Where I see blight in the vast blocks of tumbledown houses, Freeman-Wilson sees a landscape of possibilities. “These would be great for our dollar home program,” she tells me, referring to a proposal she has put forward to let residents buy viable homes for a dollar each, provided they bring the dwellings up to code within six months.
When we pass the shuttered and abandoned Tolleston Middle School, where she went to junior high, she grows animated. Thanks to some $4 million in donations and a $500,000-plus kick-in from federal block grants, she says, it’s going to be turned into a state-of-the-art Boys and Girls Club. (Little more than a week later, she’s back in a hardhat and safety glasses, working side by side with community and corporate volunteers to clean out the building.)

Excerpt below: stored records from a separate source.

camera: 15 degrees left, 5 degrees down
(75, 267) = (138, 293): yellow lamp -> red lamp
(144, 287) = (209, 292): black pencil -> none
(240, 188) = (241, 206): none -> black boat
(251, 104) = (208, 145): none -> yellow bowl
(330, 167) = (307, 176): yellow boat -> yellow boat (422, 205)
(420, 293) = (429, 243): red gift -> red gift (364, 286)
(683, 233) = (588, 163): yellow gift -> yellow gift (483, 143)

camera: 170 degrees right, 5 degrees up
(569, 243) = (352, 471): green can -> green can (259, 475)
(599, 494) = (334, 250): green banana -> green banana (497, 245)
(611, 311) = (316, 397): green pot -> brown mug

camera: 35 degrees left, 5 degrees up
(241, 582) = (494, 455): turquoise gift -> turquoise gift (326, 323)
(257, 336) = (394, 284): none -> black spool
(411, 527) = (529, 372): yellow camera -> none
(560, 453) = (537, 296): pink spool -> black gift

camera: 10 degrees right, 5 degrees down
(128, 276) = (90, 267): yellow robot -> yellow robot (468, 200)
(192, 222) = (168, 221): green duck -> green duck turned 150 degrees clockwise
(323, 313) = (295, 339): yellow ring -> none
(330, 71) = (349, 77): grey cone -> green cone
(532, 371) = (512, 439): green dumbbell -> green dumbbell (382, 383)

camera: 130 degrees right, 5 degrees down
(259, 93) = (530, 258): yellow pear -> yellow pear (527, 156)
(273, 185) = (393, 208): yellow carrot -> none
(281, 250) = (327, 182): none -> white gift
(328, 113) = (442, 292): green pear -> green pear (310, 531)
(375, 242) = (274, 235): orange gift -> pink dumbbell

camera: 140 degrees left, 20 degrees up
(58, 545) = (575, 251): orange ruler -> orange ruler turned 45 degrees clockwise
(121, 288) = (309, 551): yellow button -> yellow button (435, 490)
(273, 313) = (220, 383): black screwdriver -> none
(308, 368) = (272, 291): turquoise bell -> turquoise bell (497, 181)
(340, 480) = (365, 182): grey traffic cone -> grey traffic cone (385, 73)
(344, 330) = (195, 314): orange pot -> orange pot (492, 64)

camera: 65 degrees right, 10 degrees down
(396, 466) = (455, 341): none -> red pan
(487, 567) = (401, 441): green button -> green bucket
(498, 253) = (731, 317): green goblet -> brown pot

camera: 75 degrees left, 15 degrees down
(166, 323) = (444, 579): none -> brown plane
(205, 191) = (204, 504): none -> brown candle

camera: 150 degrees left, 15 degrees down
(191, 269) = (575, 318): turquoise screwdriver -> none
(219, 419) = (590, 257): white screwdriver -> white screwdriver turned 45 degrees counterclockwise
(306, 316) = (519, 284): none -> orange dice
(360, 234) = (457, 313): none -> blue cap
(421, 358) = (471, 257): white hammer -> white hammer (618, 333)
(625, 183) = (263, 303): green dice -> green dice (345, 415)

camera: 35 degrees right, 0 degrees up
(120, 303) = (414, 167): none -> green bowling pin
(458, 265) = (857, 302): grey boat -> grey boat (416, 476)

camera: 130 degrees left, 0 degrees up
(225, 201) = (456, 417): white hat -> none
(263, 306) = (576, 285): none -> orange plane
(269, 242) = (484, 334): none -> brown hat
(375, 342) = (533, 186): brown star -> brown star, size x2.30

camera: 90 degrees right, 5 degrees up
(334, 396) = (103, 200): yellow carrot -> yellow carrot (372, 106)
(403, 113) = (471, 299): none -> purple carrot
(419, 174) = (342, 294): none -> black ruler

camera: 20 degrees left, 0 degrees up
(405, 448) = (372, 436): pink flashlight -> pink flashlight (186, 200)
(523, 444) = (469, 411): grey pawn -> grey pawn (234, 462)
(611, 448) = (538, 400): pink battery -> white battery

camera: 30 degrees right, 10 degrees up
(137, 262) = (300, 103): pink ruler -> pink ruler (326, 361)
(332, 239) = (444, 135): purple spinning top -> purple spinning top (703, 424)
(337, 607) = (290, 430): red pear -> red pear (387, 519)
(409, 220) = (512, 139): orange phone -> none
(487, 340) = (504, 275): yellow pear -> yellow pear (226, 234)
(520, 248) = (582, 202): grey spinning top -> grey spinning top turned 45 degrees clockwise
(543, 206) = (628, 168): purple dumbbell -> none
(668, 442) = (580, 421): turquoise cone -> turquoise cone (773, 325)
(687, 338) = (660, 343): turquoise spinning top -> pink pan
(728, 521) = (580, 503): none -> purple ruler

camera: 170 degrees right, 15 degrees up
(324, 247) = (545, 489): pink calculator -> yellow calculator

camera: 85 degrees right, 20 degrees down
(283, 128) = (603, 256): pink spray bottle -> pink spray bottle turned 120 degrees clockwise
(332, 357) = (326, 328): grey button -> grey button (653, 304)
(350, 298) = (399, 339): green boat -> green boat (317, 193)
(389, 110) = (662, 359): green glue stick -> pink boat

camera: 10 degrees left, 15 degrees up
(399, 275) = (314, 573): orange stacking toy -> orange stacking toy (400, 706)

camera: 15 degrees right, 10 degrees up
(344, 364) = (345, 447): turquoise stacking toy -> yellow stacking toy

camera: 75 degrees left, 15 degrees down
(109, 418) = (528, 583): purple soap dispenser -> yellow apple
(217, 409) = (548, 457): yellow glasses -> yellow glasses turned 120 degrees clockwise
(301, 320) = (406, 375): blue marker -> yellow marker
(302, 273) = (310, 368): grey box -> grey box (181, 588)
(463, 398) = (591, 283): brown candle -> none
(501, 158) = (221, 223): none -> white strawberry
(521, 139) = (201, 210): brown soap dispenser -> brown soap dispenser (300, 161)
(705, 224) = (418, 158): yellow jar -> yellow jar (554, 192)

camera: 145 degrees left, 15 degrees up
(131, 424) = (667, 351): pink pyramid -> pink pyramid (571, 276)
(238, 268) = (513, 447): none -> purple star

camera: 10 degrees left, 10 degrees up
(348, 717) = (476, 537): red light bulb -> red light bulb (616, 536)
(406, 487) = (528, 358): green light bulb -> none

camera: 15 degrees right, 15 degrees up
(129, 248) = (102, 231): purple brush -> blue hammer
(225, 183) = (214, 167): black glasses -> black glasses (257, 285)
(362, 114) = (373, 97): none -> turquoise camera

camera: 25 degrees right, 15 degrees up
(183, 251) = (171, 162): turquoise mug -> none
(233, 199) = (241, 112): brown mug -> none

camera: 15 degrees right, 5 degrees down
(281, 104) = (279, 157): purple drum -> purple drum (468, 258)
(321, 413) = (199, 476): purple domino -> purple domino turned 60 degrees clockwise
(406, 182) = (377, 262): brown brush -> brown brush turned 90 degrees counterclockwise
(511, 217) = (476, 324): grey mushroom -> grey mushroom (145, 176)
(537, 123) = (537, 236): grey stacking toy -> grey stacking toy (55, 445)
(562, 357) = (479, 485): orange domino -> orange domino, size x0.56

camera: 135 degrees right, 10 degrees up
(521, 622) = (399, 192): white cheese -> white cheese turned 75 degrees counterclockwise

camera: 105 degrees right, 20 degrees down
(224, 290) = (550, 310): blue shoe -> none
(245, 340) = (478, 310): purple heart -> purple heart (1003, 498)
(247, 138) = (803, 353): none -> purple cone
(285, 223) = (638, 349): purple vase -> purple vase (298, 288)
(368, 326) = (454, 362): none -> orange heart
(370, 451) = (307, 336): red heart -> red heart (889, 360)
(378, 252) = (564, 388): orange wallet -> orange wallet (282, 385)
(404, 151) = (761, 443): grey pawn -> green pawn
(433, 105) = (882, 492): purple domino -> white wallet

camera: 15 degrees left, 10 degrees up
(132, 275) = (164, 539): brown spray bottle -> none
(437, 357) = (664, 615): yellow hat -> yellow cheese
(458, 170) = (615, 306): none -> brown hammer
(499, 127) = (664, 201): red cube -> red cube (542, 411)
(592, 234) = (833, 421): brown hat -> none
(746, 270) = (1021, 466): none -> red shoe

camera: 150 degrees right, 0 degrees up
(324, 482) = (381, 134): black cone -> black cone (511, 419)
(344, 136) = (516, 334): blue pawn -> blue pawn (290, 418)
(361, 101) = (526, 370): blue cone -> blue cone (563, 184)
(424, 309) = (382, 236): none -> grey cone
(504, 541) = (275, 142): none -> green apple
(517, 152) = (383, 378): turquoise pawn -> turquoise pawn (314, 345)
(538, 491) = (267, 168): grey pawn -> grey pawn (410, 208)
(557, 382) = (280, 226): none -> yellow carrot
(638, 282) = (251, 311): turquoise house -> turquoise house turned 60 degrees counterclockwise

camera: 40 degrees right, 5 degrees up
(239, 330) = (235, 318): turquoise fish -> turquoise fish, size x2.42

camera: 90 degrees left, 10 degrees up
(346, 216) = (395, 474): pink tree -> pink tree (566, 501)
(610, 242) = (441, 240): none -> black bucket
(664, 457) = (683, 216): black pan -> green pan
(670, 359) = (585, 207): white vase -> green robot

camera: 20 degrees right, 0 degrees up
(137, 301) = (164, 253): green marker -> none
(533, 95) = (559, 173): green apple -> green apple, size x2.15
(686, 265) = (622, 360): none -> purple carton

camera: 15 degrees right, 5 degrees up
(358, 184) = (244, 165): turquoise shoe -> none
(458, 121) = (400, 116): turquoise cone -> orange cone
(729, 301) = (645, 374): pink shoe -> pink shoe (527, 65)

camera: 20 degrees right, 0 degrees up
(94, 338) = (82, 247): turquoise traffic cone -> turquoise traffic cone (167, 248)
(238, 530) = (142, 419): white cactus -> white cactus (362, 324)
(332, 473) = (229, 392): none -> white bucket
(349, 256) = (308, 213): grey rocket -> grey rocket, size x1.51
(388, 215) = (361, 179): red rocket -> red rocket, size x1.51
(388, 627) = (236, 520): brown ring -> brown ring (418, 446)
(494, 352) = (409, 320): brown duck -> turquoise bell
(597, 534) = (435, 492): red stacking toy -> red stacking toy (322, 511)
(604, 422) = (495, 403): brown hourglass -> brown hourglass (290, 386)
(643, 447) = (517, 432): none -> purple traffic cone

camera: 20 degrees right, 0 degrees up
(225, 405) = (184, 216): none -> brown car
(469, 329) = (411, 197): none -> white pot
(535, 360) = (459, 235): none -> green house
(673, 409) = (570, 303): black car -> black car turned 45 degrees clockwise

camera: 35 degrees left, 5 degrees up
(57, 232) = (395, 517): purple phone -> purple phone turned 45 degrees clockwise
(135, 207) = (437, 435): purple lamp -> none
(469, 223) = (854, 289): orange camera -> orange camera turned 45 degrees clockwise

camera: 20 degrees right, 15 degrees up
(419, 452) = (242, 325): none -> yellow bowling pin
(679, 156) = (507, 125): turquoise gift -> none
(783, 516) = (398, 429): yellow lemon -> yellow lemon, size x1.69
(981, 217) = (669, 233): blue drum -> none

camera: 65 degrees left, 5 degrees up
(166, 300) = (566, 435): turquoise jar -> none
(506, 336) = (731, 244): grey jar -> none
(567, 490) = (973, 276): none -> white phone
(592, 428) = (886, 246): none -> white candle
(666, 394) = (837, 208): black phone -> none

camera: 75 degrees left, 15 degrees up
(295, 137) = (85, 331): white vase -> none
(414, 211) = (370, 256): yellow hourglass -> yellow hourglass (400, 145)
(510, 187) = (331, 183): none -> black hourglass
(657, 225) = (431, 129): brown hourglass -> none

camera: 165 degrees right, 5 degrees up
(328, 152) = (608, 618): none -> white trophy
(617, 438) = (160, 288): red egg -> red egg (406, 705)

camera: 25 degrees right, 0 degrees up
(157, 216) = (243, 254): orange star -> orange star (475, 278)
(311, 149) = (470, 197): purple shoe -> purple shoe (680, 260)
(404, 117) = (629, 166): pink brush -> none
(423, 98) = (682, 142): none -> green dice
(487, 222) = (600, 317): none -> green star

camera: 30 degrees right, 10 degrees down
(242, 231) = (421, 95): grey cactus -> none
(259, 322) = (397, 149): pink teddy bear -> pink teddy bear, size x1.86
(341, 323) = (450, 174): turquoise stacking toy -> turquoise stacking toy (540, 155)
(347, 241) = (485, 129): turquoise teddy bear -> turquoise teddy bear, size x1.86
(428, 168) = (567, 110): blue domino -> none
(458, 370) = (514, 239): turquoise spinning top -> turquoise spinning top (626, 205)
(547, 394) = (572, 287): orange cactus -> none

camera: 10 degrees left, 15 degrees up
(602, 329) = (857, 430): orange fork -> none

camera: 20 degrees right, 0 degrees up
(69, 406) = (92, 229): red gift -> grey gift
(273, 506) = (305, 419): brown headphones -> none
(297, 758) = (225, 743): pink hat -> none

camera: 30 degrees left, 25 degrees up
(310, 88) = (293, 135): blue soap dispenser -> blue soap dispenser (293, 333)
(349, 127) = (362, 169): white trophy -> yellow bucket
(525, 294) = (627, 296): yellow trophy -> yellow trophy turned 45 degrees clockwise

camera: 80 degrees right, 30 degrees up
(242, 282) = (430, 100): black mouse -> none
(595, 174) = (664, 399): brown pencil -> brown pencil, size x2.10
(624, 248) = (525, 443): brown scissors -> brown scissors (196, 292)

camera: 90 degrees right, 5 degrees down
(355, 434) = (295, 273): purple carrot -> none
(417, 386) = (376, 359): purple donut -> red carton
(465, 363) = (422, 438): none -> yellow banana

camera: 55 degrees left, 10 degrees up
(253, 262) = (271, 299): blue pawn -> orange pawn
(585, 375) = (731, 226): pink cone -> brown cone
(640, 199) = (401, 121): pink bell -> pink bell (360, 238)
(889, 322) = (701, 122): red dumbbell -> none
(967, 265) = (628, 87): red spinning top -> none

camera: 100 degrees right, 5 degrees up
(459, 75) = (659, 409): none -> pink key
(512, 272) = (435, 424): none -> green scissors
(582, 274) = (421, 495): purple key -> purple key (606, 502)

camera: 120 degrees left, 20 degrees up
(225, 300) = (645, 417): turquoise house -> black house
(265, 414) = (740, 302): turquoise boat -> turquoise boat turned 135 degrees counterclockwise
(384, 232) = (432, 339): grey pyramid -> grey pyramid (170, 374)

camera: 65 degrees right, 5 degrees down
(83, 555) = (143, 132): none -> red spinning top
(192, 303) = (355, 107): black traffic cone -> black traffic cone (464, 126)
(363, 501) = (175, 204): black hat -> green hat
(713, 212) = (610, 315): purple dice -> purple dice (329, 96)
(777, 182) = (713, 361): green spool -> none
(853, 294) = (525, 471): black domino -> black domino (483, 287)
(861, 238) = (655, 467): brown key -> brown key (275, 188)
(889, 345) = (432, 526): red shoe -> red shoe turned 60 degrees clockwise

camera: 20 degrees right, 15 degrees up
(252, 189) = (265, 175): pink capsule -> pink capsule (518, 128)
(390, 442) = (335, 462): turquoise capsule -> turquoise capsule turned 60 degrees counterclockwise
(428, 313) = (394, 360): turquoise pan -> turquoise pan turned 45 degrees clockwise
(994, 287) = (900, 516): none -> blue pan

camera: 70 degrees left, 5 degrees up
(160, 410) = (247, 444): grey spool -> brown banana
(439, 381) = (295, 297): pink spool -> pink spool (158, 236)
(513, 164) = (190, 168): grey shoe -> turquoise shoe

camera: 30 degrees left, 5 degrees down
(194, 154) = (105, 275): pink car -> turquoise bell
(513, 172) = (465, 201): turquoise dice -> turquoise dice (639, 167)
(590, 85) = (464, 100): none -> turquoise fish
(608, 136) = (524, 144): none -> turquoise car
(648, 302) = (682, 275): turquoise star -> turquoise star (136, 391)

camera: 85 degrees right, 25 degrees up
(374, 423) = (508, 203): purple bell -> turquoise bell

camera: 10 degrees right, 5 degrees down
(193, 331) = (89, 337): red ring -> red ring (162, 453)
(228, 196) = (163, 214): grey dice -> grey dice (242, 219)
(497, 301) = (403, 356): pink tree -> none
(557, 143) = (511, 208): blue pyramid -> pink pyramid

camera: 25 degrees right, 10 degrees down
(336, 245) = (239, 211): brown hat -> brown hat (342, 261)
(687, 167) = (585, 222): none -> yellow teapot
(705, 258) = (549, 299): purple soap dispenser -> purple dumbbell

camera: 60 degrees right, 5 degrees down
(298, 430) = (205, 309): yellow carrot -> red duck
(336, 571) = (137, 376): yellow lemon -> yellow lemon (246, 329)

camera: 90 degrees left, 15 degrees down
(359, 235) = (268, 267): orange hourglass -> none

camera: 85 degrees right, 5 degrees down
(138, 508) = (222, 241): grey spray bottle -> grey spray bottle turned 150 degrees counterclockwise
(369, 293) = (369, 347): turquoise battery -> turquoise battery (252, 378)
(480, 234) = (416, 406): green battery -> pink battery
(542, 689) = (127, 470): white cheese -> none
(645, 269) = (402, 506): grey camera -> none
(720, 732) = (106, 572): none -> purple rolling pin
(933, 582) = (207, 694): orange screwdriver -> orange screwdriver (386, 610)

On this day, we don’t take a trip out to the airport. But she visits it a couple of weeks later to gaze at an Allegiant Air plane roaring down the runway and soaring into the blue—its maiden voyage from Gary to Orlando. It’s the first commercial flight to take off from here in years. Though with flights just two days a week the airport hardly qualifies as bustling, the moment is a symbolic early win for Freeman-Wilson.
Later, as our car emerges from the “bat cave,” the garage in the basement of City Hall, the Sheraton looms before us. I glance at the 135-room wreck, a graffitied mess of rusted porch railings and broken windows. Wind whistles through the open doors. Inside, a ruptured floor lies under boulders of rubble and debris. There was talk under Mayor Clay of turning the building into a senior citizens’ home. (“That’s a done deal,” he told the Sun-Times in 2009. “It’s going to be a centerpiece.”) As with so many other projects in his administration, however, nothing came of it.
Freeman-Wilson seems to take the Sheraton’s existence as a personal affront, perhaps because it is the first thing she sees every time she leaves her office. “It’s an embarrassment to the community and an eyesore,” she says. “That’s the place that I’m going to get torn down. For free.” She has already reached out to several construction companies.
Our car reaches the roof of the battered downtown garage. A raw wind is sweeping off Lake Michigan. Freeman-Wilson stays in the car for as long as she can, but a photographer is ready to shoot. And so she removes her coat and steps out onto the deck in a thin blazer, its bright blue picking up the color of a building at the steel mill off in the distance. “You OK?” the photographer asks. She nods and offers a wide, warm smile.
As if on cue, the sky over her city brightens. Far below, it’s recess at a charter school. Children’s squeals and laughter float up, riding the chilly wind. For a moment, Freeman-Wilson turns and looks out over Gary. To her right, the Sheraton hulks, but she looks past it, smiling, as if it’s already gone.